Parameter	fMat (kg J−1)	Em,min (J/kg)	α	R2
Repeated compression	9.7449 × 10−5	19.1904	0.8833	0.9485
Repeated impacts	0.0020	5.0086	1.7334	0.9733

. It can be seen from the figure that the pulverization rate increases with the increase of energy. Under the same energy, the higher the loading force or air pressure, the higher the pulverization rate. Table 2 shows that the R² values are greater than 0.94, and the data is well fitted by this model. The results indicate that the model is applicable not only for evaluating feed pellets subjected to repeated impacts but also for assessing the feed particle bed under repeated compression.

It is observed that the E_m,min value in repeated compression is higher than that in repeated impacts, indicating that a greater minimum energy is required for particle breakage under repeated compression compared to repeated impacts. The energy distribution of the single stressing event is shown in Figure 16. It can be seen that the energy required for reaching 100% breakage probability in impact is higher than that in compression. However, the parameter E_m,min of repeated compression is 19.1904 J/kg in Table 2, which is higher than 5.0086 J/kg. The difference in energy requirements might be explained by the different breakage mechanisms.

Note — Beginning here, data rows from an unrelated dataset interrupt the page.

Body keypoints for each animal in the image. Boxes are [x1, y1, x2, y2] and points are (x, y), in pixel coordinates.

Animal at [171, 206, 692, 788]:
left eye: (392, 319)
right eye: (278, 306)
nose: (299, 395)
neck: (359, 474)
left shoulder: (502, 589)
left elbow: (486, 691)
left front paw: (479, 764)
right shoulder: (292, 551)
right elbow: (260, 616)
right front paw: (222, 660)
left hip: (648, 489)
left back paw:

Feed pellets are composed of multiple ingredients, and the scanning electron microscope (SEM) of feed pellets shows the voids and cracks in their internal structure [14]. Under quasi-static loading (compression), feed pellets will experience inelastic and elastic behaviors in the early stages until the yield occurs before breakage. The force–displacement curves show that the loading displacement gradually decreases (especially in fewer loading cycles) and tends to be stable with the increase of loading cycles. Therefore, the breakage of the feed particle bed under successive compression is limited. This phenomenon is consistent with that in Al₂O₃ granules [46]. Under dynamic loading (impact), feed pellets will fracture at the weaker part, which shows a decrease in the size of the feed pellets. Different breakage mechanisms lead to greater deformation of the feed pellet during compression, so dynamic loading leads to a greater degree of breakage under the same loading energy.

4. Conclusions

In this study, we compared the breakage characteristics of feed pellets under repeated compression and impact, and the relationship between breakage degree and energy was quantitatively characterized. The research method used in this study could provide support for the investigation of breakage characteristics of agricultural granular materials, and the established model between the pulverization rate and energy can provide a quality assessment of particles under different loading conditions. The main conclusions are as follows:

(1)

The breakage degree of feed particle beds decreases from top to bottom, and the crack density is positively correlated to the loading force. Unlike repeated compression tests, the feed pellets under repeated impacts will break continuously, and the size is negatively correlated to air pressure.

(2)

The PSDs under different loading methods can be fitted well with the Weibull function, and the R² values are greater than 0.96. The variation in parameters k and λ shows a steady breakage degree and a growing breakage degree in repeated compression and impact tests.

(3)

The energy and the pulverization rate of feed pellets increase with the increase of loading cycles under different loading methods, and the larger the loading force and air pressure, the higher the energy and pulverization rate. Due to the filling of pores in the feed particle bed, a slow growth stage occurs in the pulverization rate curve in repeated compression tests. In repeated impact tests, the pulverization rate curves have a linear relationship with the loading cycles, which is due to different loading methods.

(4)

The model of Vogel and Peukert can be used to describe the relationship between energy and the pulverization rate under repeated compression and repeated impacts, and the R² values are greater than 0.94. Unlike the single stressing event, the minimum energy required for particle breakage in compression tests was 19.1904 J/kg, which is higher than 5.0086 J/kg in impact tests. The main reason is the compaction of feed pellets in the feed particle bed.